I think if you want to have an elite "private" group ride, perhaps don't advertise it and have it leave at the same time, from the same location, as the "B" group ride?

To the OP, I don't think you did anything wrong, but I'd find a more friendly group to ride with. You should be able to find a group that rides hard but has nice folks in it without too much of a problem.


----------



## sw150 (Jul 29, 2009)

Check out Bike Masters. They have 2 rides a week and are a great bunch of guys. Its one of those kind of shops where you can go and just hang out. So much now the wife gets mad at me. 
http://www.bikemastersomaha.com/


----------



## spade2you (May 12, 2009)

mcsqueak said:


> I think if you want to have an elite "private" group ride, perhaps don't advertise it and have it leave at the same time, from the same location, as the "B" group ride?


A good chunk of the local rides around here will have a strong A group and more of a recreational group taking off at the same time. Usually the first couple of hills will sort out who is in which group.

··········

What is asked =
**a)** Reproduce the part of the group-ride thread starting with "Check out Bike" and going on through "gets mad at me.", word for word.
**b)** List every forum username that appears in the group-ride thread.

Dataset extract =
··········

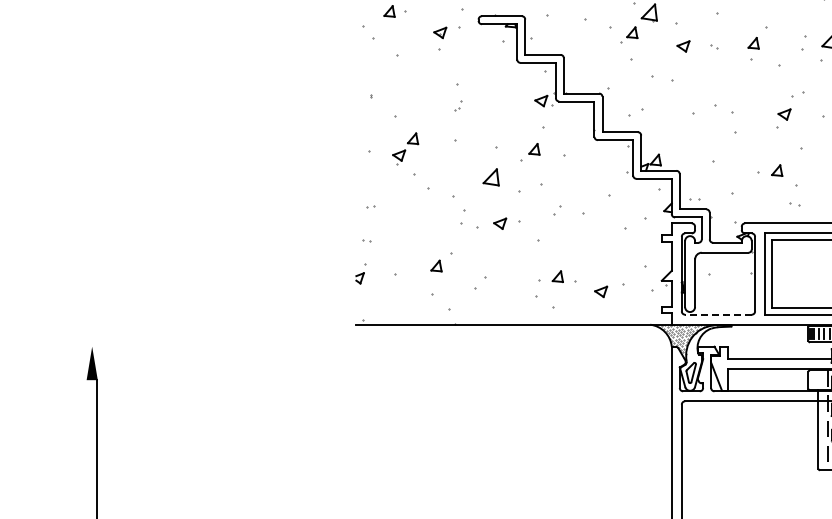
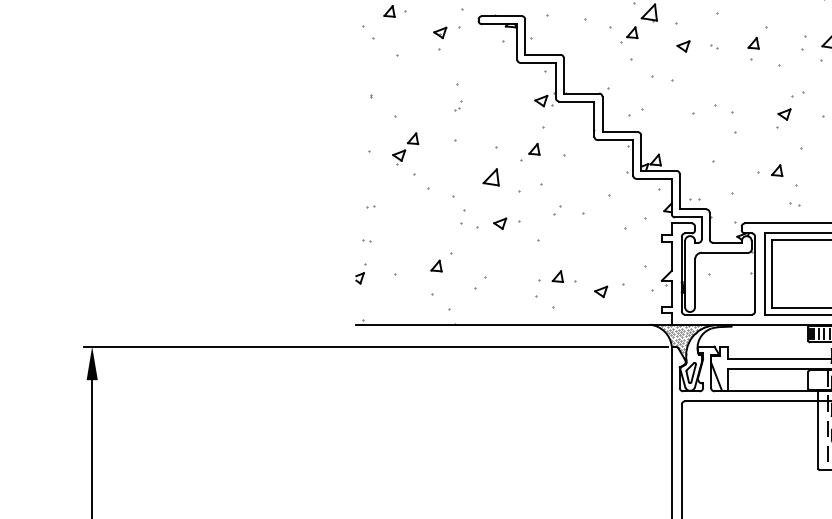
line at (717, 314): dashed -> solid
line at (375, 346): none -> present
line at (97, 447) position: (97, 447) -> (92, 447)
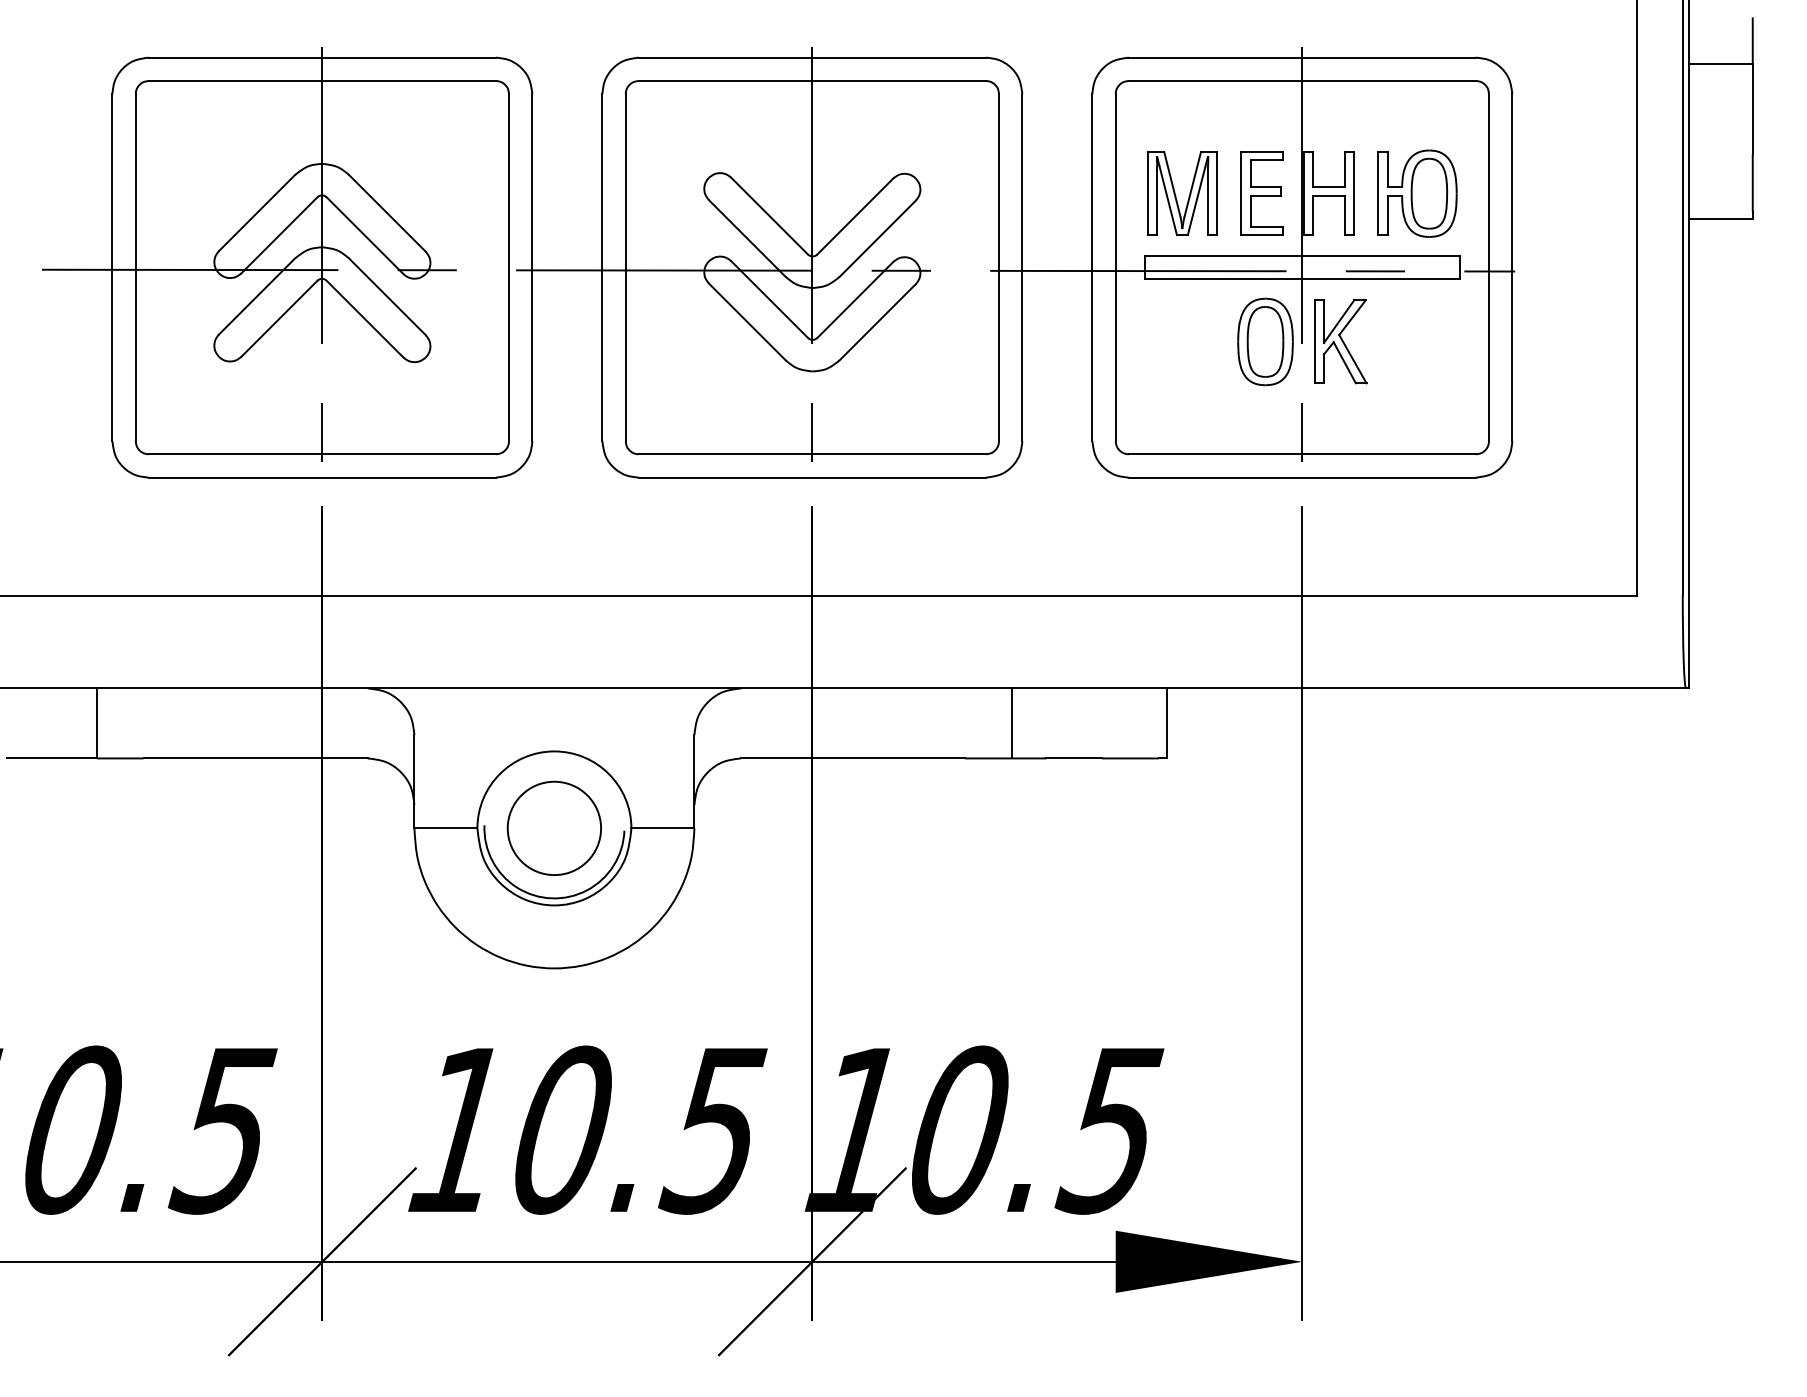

··········

Answers to the exercise =
**a)**
Check out Bike Masters. They have 2 rides a week and are a great bunch of guys. Its one of those kind of shops where you can go and just hang out. So much now the wife gets mad at me.

**b)**
sw150
spade2you
mcsqueak